January 8, 2011 by staff 

Salmon, AP) – A species of Japanese salmon thought to be extinct in 70 years is living in a lake near Mount Fuji, a science teacher, said Wednesday.

Kokanee black, or “kunimasu” in Japanese, it was thought to have disappeared in 1940 when a hydroelectric project has made the water more acidic lake in his native northern prefecture of Akita.

Before that date, 100,000 eggs were transported to Lake Saiko, but the species is still to have been killed off.

But Tetsuji Nakabo, professor at Kyoto University, said his research team has found the species in Lake Saiko, about 310 miles (500 kilometers) south of the lake home. He asked with what he said was a fresh specimen for the TV cameras and photographers.

“I was really surprised it is a very interesting fish -. Is a treasure we must protect it and not let it disappear again,” he said.
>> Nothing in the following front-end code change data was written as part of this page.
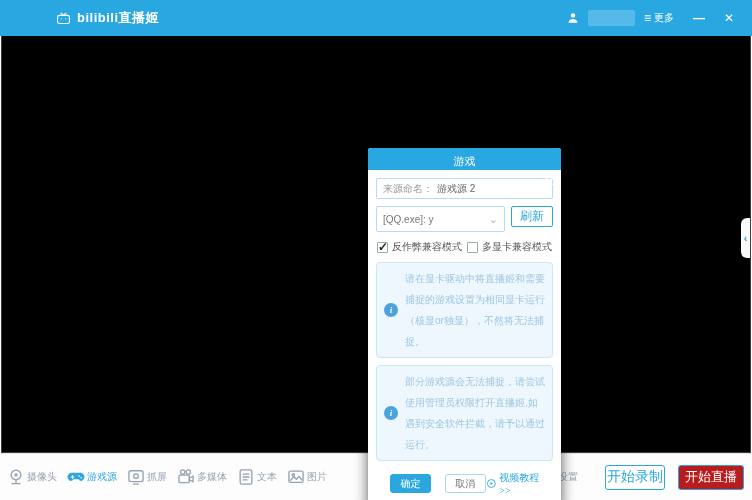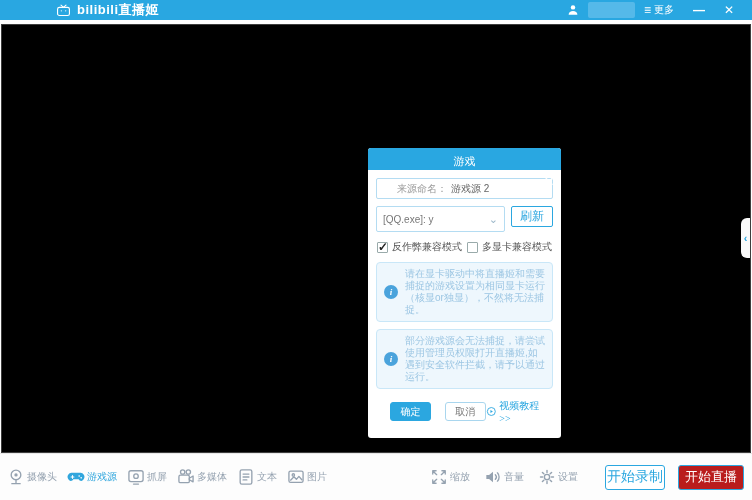"bilibili直播姬" .titlebar { height: 20px -> 36px }
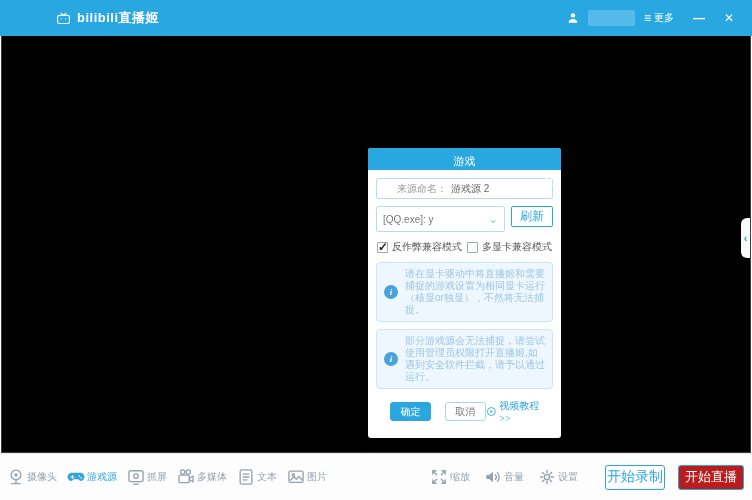"来源命名：" .name-field { padding: 0 20px -> 0 6px }
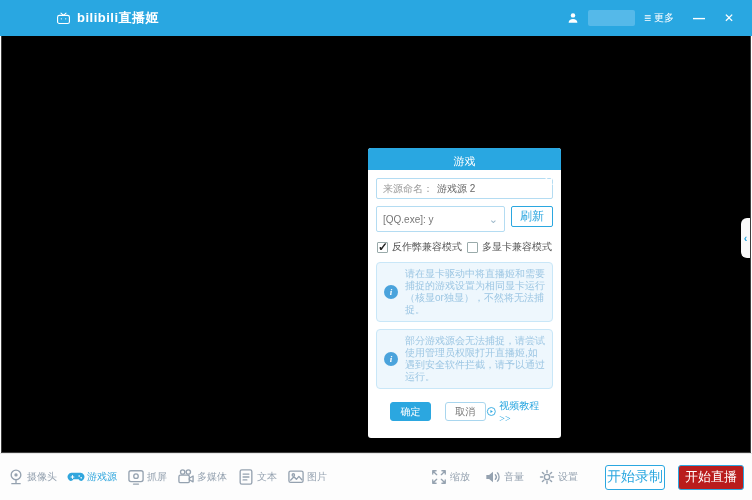"请在显卡驱动中将直播姬和需要捕捉的游戏设置为相同显卡运行（核显or独显），不然将" .info-text { line-height: 12px -> 21px }
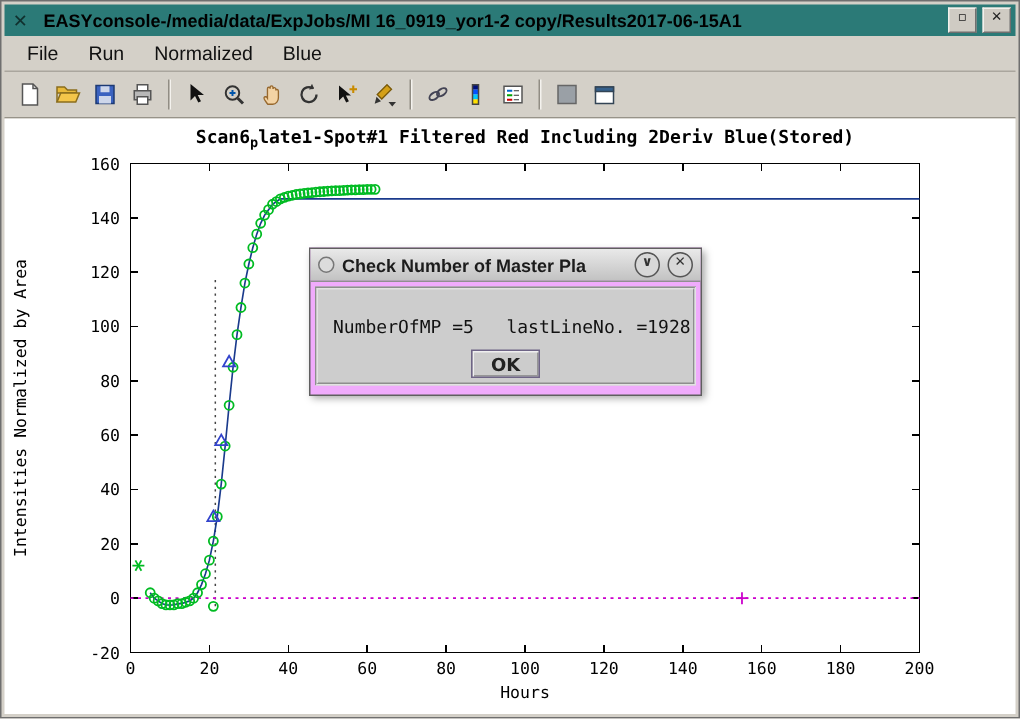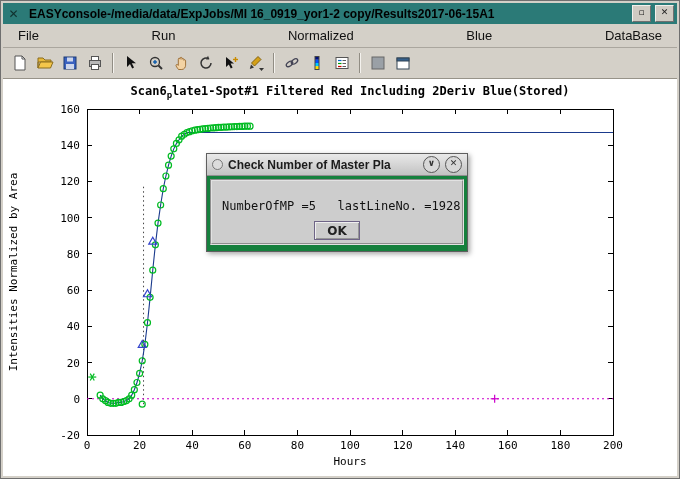"File" .menubar { justify-content: space-between -> none }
Nakabo said there were many kunimasu in the lake and the species should be fine if the environment is maintained. Saiko Lake is a popular region with tourists for its views and Fuji baths.

Salmon is still regarded as missing in the public records of the Ministry of Environment. Yobukaze Naniwa, a ministry official, said Nakabo claim would be considered before cases are due to be updated in 2012.

Other species, including crustaceans and plants, have also been found in Japan after being declared extinct, Naniwa said.